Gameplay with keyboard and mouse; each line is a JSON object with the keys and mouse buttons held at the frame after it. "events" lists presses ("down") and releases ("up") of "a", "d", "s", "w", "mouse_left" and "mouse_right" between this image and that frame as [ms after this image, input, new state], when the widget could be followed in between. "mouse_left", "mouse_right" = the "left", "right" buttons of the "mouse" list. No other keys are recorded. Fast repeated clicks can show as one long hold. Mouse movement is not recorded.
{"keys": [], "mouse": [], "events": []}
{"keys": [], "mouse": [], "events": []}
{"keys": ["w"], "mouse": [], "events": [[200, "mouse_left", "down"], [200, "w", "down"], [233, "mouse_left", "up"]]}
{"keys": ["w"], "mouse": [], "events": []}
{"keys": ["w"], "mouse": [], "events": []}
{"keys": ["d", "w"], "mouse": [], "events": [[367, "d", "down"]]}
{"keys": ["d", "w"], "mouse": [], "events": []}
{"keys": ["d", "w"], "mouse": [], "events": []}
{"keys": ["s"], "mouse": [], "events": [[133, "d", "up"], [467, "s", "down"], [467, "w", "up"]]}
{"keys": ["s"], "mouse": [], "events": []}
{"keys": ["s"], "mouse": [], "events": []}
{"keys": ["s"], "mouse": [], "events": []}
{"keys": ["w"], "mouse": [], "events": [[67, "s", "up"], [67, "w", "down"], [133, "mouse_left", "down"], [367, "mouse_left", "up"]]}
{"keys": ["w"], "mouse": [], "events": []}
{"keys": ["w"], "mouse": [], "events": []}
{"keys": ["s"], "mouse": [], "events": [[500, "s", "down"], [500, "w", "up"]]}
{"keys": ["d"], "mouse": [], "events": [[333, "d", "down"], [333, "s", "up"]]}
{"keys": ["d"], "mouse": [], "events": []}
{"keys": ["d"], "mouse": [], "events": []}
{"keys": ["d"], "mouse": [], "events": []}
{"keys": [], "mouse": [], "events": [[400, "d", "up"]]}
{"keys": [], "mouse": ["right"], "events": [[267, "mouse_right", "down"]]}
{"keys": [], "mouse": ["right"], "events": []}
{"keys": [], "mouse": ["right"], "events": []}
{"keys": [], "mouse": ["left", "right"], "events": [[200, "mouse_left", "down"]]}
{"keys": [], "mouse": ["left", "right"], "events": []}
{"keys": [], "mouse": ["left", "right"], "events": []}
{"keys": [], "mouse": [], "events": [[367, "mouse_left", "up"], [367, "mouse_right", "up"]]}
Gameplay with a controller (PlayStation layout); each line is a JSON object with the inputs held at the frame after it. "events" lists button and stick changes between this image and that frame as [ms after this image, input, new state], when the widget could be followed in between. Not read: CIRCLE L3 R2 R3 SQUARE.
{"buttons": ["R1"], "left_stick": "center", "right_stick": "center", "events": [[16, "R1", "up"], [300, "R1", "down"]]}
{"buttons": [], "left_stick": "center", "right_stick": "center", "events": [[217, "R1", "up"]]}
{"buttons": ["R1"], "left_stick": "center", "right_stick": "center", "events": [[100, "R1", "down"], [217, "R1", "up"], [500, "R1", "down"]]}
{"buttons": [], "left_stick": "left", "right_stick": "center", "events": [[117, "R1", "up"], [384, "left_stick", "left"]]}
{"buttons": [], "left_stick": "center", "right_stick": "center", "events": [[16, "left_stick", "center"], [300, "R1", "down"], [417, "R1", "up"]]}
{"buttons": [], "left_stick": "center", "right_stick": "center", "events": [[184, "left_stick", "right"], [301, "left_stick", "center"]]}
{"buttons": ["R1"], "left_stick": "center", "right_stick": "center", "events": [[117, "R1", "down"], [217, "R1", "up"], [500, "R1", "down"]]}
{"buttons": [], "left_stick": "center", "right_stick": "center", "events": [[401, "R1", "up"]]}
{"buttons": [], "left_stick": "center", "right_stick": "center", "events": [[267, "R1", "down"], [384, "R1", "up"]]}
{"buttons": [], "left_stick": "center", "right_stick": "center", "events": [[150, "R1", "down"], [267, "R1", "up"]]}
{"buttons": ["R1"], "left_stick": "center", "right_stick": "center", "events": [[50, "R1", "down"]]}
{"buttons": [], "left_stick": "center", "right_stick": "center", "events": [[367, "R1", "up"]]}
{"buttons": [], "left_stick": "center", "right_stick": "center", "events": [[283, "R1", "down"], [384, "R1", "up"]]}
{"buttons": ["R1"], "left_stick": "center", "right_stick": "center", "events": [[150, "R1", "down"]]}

Exercise brief:
Copy the records above. Keep every word as it is.

Task output:
Gameplay with keyboard and mouse; each line is a JSON object with the keys and mouse buttons held at the frame after it. "events" lists presses ("down") and releases ("up") of "a", "d", "s", "w", "mouse_left" and "mouse_right" between this image and that frame as [ms after this image, input, new state], when the widget could be followed in between. "mouse_left", "mouse_right" = the "left", "right" buttons of the "mouse" list. No other keys are recorded. Fast repeated clicks can show as one long hold. Mouse movement is not recorded.
{"keys": [], "mouse": [], "events": []}
{"keys": [], "mouse": [], "events": []}
{"keys": ["w"], "mouse": [], "events": [[200, "mouse_left", "down"], [200, "w", "down"], [233, "mouse_left", "up"]]}
{"keys": ["w"], "mouse": [], "events": []}
{"keys": ["w"], "mouse": [], "events": []}
{"keys": ["d", "w"], "mouse": [], "events": [[367, "d", "down"]]}
{"keys": ["d", "w"], "mouse": [], "events": []}
{"keys": ["d", "w"], "mouse": [], "events": []}
{"keys": ["s"], "mouse": [], "events": [[133, "d", "up"], [467, "s", "down"], [467, "w", "up"]]}
{"keys": ["s"], "mouse": [], "events": []}
{"keys": ["s"], "mouse": [], "events": []}
{"keys": ["s"], "mouse": [], "events": []}
{"keys": ["w"], "mouse": [], "events": [[67, "s", "up"], [67, "w", "down"], [133, "mouse_left", "down"], [367, "mouse_left", "up"]]}
{"keys": ["w"], "mouse": [], "events": []}
{"keys": ["w"], "mouse": [], "events": []}
{"keys": ["s"], "mouse": [], "events": [[500, "s", "down"], [500, "w", "up"]]}
{"keys": ["d"], "mouse": [], "events": [[333, "d", "down"], [333, "s", "up"]]}
{"keys": ["d"], "mouse": [], "events": []}
{"keys": ["d"], "mouse": [], "events": []}
{"keys": ["d"], "mouse": [], "events": []}
{"keys": [], "mouse": [], "events": [[400, "d", "up"]]}
{"keys": [], "mouse": ["right"], "events": [[267, "mouse_right", "down"]]}
{"keys": [], "mouse": ["right"], "events": []}
{"keys": [], "mouse": ["right"], "events": []}
{"keys": [], "mouse": ["left", "right"], "events": [[200, "mouse_left", "down"]]}
{"keys": [], "mouse": ["left", "right"], "events": []}
{"keys": [], "mouse": ["left", "right"], "events": []}
{"keys": [], "mouse": [], "events": [[367, "mouse_left", "up"], [367, "mouse_right", "up"]]}
Gameplay with a controller (PlayStation layout); each line is a JSON object with the inputs held at the frame after it. "events" lists button and stick changes between this image and that frame as [ms after this image, input, new state], when the widget could be followed in between. Not read: CIRCLE L3 R2 R3 SQUARE.
{"buttons": ["R1"], "left_stick": "center", "right_stick": "center", "events": [[16, "R1", "up"], [300, "R1", "down"]]}
{"buttons": [], "left_stick": "center", "right_stick": "center", "events": [[217, "R1", "up"]]}
{"buttons": ["R1"], "left_stick": "center", "right_stick": "center", "events": [[100, "R1", "down"], [217, "R1", "up"], [500, "R1", "down"]]}
{"buttons": [], "left_stick": "left", "right_stick": "center", "events": [[117, "R1", "up"], [384, "left_stick", "left"]]}
{"buttons": [], "left_stick": "center", "right_stick": "center", "events": [[16, "left_stick", "center"], [300, "R1", "down"], [417, "R1", "up"]]}
{"buttons": [], "left_stick": "center", "right_stick": "center", "events": [[184, "left_stick", "right"], [301, "left_stick", "center"]]}
{"buttons": ["R1"], "left_stick": "center", "right_stick": "center", "events": [[117, "R1", "down"], [217, "R1", "up"], [500, "R1", "down"]]}
{"buttons": [], "left_stick": "center", "right_stick": "center", "events": [[401, "R1", "up"]]}
{"buttons": [], "left_stick": "center", "right_stick": "center", "events": [[267, "R1", "down"], [384, "R1", "up"]]}
{"buttons": [], "left_stick": "center", "right_stick": "center", "events": [[150, "R1", "down"], [267, "R1", "up"]]}
{"buttons": ["R1"], "left_stick": "center", "right_stick": "center", "events": [[50, "R1", "down"]]}
{"buttons": [], "left_stick": "center", "right_stick": "center", "events": [[367, "R1", "up"]]}
{"buttons": [], "left_stick": "center", "right_stick": "center", "events": [[283, "R1", "down"], [384, "R1", "up"]]}
{"buttons": ["R1"], "left_stick": "center", "right_stick": "center", "events": [[150, "R1", "down"]]}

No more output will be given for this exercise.